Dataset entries
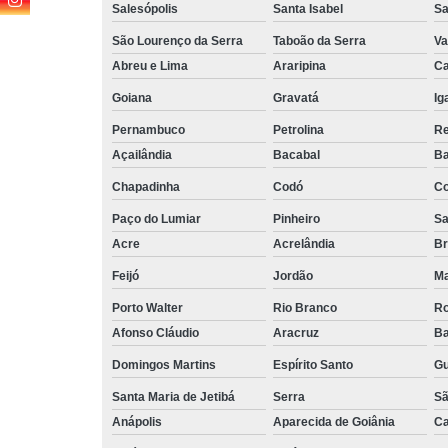
Salesópolis
Santa Isabel
Sa
São Lourenço da Serra
Taboão da Serra
Va
Abreu e Lima
Araripina
Ca
Goiana
Gravatá
Ig
Pernambuco
Petrolina
Re
Açailândia
Bacabal
Ba
Chapadinha
Codó
Co
Paço do Lumiar
Pinheiro
Sa
Acre
Acrelândia
Br
Feijó
Jordão
Ma
Porto Walter
Rio Branco
Ro
Afonso Cláudio
Aracruz
Ba
Domingos Martins
Espírito Santo
Gu
Santa Maria de Jetibá
Serra
Sã
Anápolis
Aparecida de Goiânia
Ca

EXERCISE OBJECTIVE:
Write out exactly those lines running from the line with "Santa Maria de Jetibá" to the end of the data above, the first and last included.

SOLUTION TO THE EXERCISE:
Santa Maria de Jetibá
Serra
Sã
Anápolis
Aparecida de Goiânia
Ca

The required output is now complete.